AP Physics 1 is widely considered one of the most challenging AP exams by pass rate. Historically, fewer than 45% of students score 3 or above, and approximately 8–15% score a 5. The exam is difficult not because of complex mathematics — it uses only algebra — but because it heavily tests qualitative written reasoning, experimental design, and multi-concept physics problems that require original thinking rather than formula application. With consistent FRQ practice using past papers and scoring guidelines, a 4 or 5 is very achievable.

Based on 2015–2025 analysis, topics appearing every exam year include: Newton's Second Law (with free-body diagrams), kinematics (graphs and equations), conservation of energy (including energy bar charts), linear momentum and collisions, rotational dynamics (torque and angular momentum), simple harmonic motion, and experimental design. Circular motion and waves also appear nearly every year. These seven areas should be the foundation of any AP Physics 1 study plan.

Yes — the College Board provides a physics formula and constant reference sheet for both sections of the AP Physics 1 exam. It includes key equations for kinematics, forces, energy, momentum, rotation, oscillations, waves, and circuits. However, having the formula sheet does not guarantee points — rubrics reward students who correctly identify which formula applies, set it up properly, apply it to the specific scenario, and (for qualitative questions) explain the physical reasoning behind it.

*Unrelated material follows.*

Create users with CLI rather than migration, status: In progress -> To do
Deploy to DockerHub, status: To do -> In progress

Both courses cover mechanics, but AP Physics 1 uses only algebra and trigonometry, while AP Physics C: Mechanics is calculus-based, requiring integration and differentiation to solve problems involving variable forces, work integrals, and differential equations for rotation and oscillation. AP Physics C: Mechanics is significantly more mathematically rigorous and is equivalent to the first semester of a calculus-based university physics course. AP Physics 1 is the recommended starting point for most students; AP Physics C: Mechanics is recommended for students who have completed or are taking AP Calculus BC.

Energy bar charts (sometimes called LOL diagrams) are a visual representation of energy accounting at two or more points in a physical scenario. Each bar represents the amount of a specific energy type (kinetic \(KE\), gravitational potential \(PE_g\), spring potential \(PE_s\), or thermal energy \(Q\)) at that moment. The total height of all bars must remain constant if no non-conservative forces act (energy conservation), or decrease if friction converts mechanical energy to thermal energy. FRQ rubrics award points for bars of correct height, correct labelling, and correct identification of which energy types are zero at each stage.

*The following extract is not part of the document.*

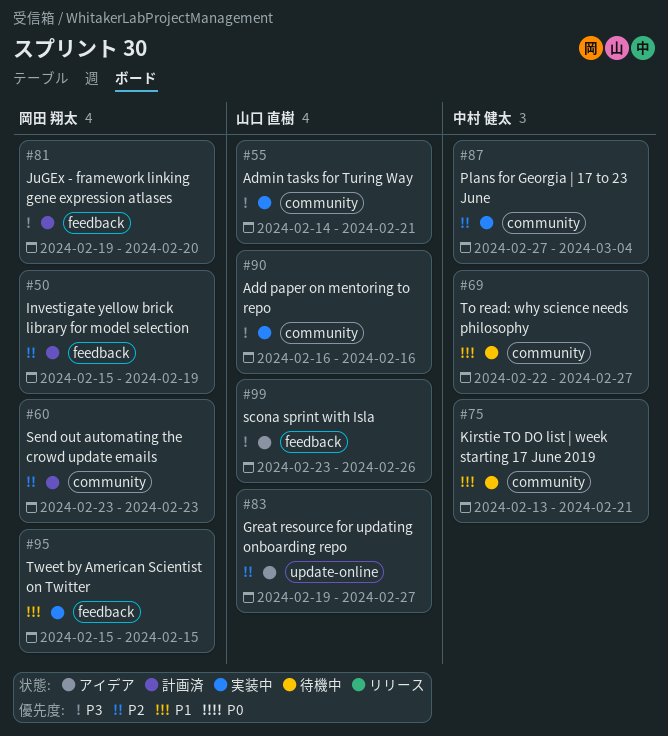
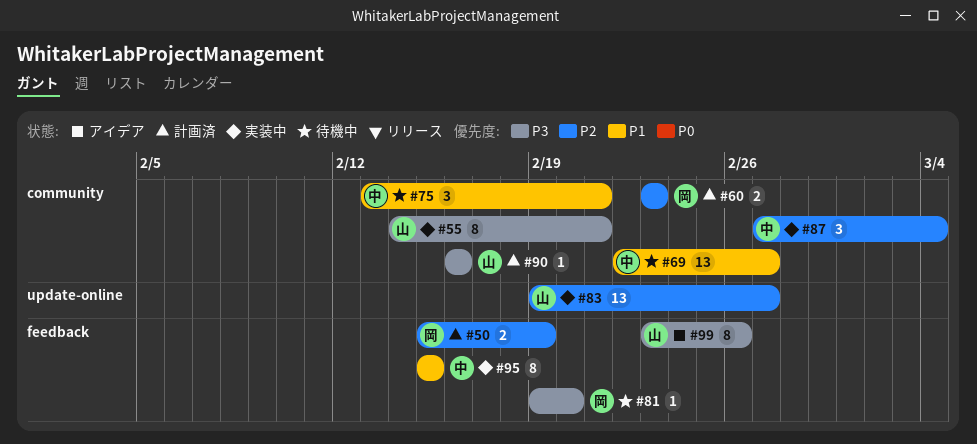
#81, status: 計画済 -> 待機中
#83, status: アイデア -> 実装中
#90, status: 実装中 -> 計画済
#95, owner: 岡田 翔太 -> 中村 健太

AP Physics 1 scoring guidelines break each FRQ into individual criteria, each worth 1 point. To study effectively: (1) Attempt the FRQ without looking at the guidelines. (2) Compare your response criterion-by-criterion against the guidelines — not the full model answer. (3) For each point you missed, identify whether you lost it due to a missing physics principle, incorrect reasoning, missing units, or an algebra error. (4) Rewrite the response correctly for that criterion from memory. This criterion-level analysis is far more effective than simply reading model answers.

No — AP Physics 1 requires only algebra and trigonometry. No derivatives, integrals, or differential equations appear anywhere on the exam. Students who have completed or are concurrently taking Precalculus have the mathematical background required for AP Physics 1. Students who are also taking AP Calculus AB or BC will notice connections between derivative/integral concepts and kinematics, but these are not tested — they may simply deepen your understanding of why the kinematic equations take their particular forms.